A lone sailor found himself drifting out to sea as Cyclone Gabrielle struck when the anchor cable snapped on his catamaran after he grounded in Port Fitzroy, Aotea Great Barrier Island.
The man was rescued by the Navy ship HMNZS Te Mana on Monday evening near the Hen and Chicken Islands, southeast of Whangarēi.
NZ Defence Force said no air assets were able to reach the catamaran because of the severe weather and Te Mana was the best equipped ship to respond in the conditions.
The navy searched for the man overnight and his catamaran’s location was discovered after an emergency locator beacon was activated.
Te Mana’s team had to wait for weather conditions to ease enough for a rigid inflatable hull and crew to attempt the rescue.
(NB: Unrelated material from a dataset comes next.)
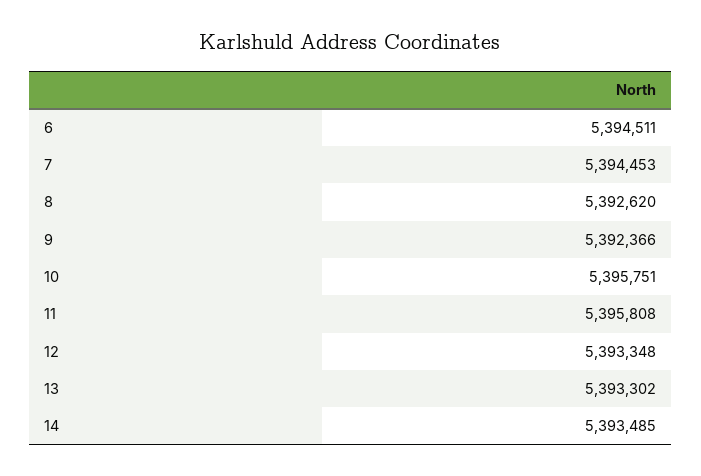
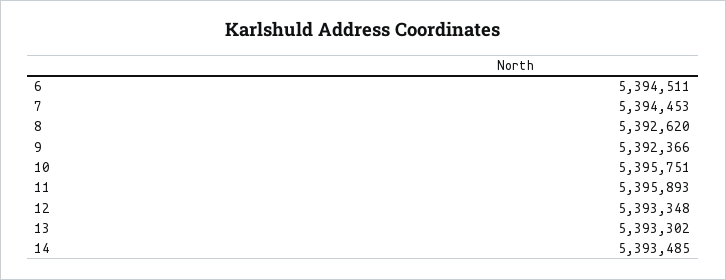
11: 5395808 -> 5395893

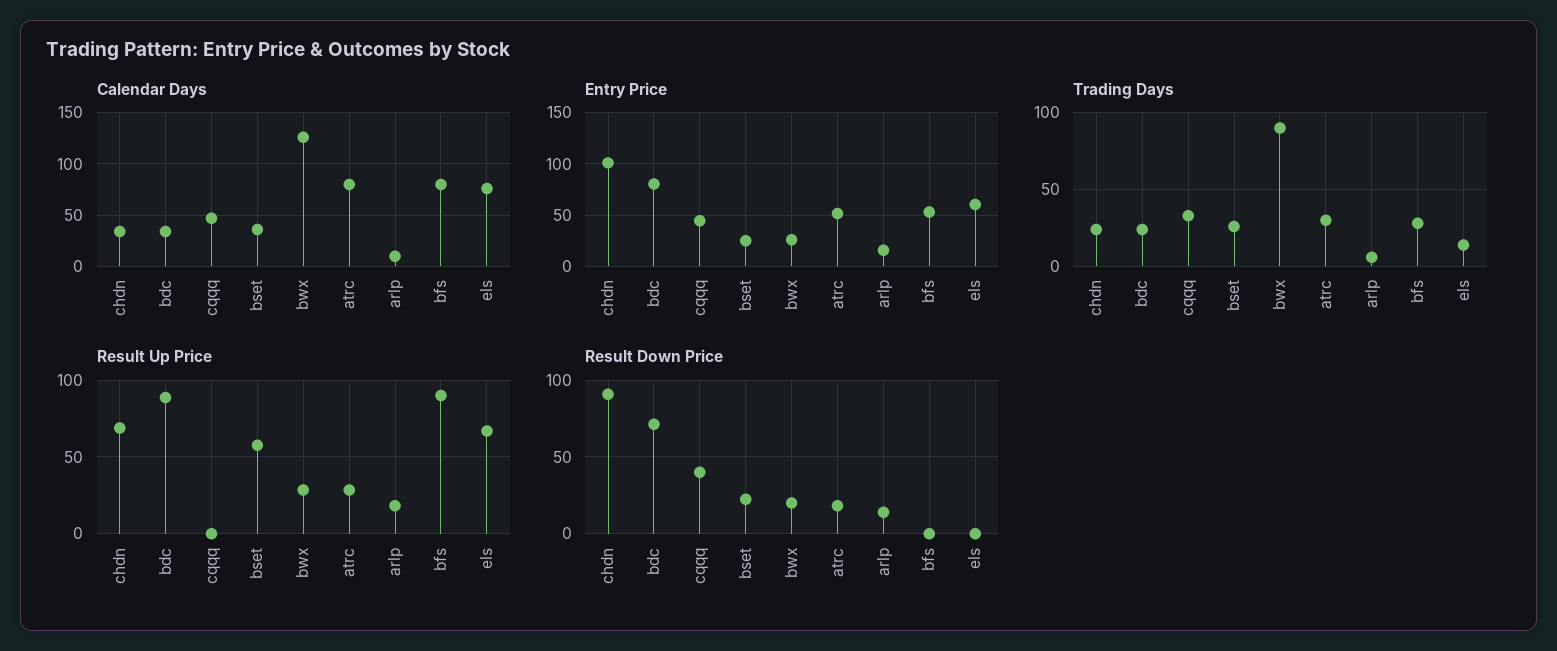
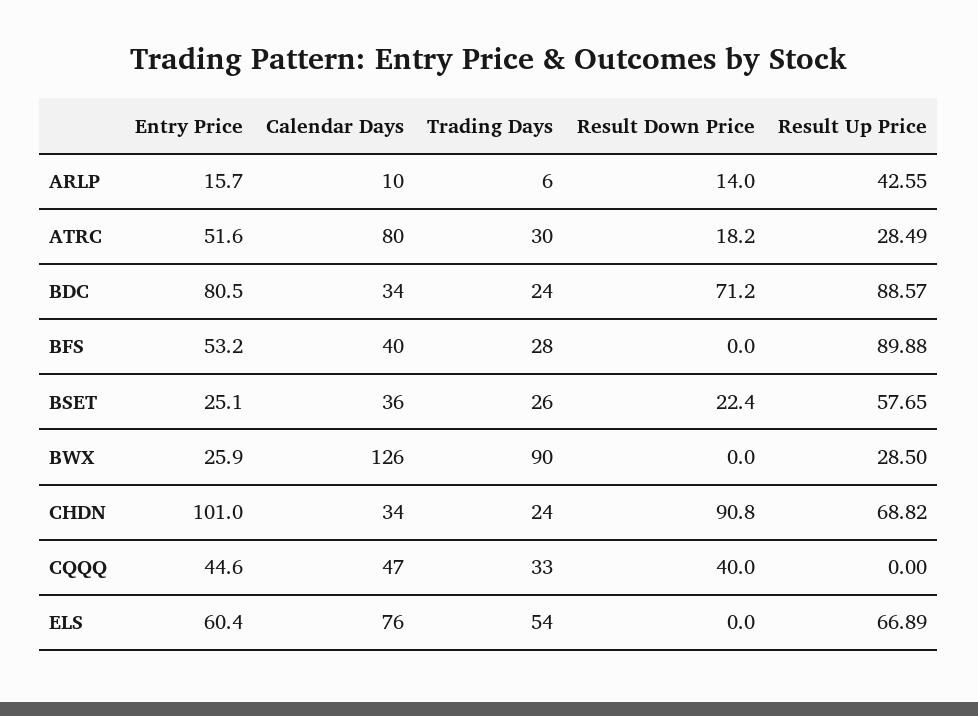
Calendar Days, bfs: 80 -> 40
Trading Days, els: 15 -> 54
Result Up Price, arlp: 20 -> 42.55
Result Down Price, bwx: 20 -> 0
The man left his vessel wearing a life jacket and was plucked from the sea by two navy divers.
The Northland Rescue Helicopter provided overwatch for the mission.
“We’re very pleased this joint search and rescue has been successful and the person is now safe on board Te Mana,” Maritime component commander Commodore Garin Golding said.
National state of emergency: What you need to know
- The New Zealand government has declared a National State of Emergency, to assist in the response to Cyclone Gabrielle.
- The declaration will apply to the six regions that have already declared a local State of Emergency: Northland, Auckland, Tairāwhiti, Bay of Plenty, Waikato, and Hawke’s Bay.
- A national state of emergency gives the national controller legal authority to apply further resources across the country and set priorities in support of a national level response.
National Emergency Management Agency advice:
- Put safety first. Don’t take any chances. Act quickly if you see rising water. Floods and flash floods can happen quickly. If you see rising water do not wait for official warnings. Head for higher ground and stay away from floodwater.
- Stay at home if it is safe to do so. But have an evacuation plan in case your home becomes unsafe to stay in.
- If you have evacuated, please stay where you are until you are given the all-clear to go home.
- People should stay up to date with the forecasts from MetService and continue to follow the advice of Civil Defence and emergency services.
- Do not try to walk, play, swim, or drive in floodwater: even water just 15 centimetres deep can sweep you off your feet, and half a metre of water will carry away most vehicles. Flood water is often contaminated and can make you sick.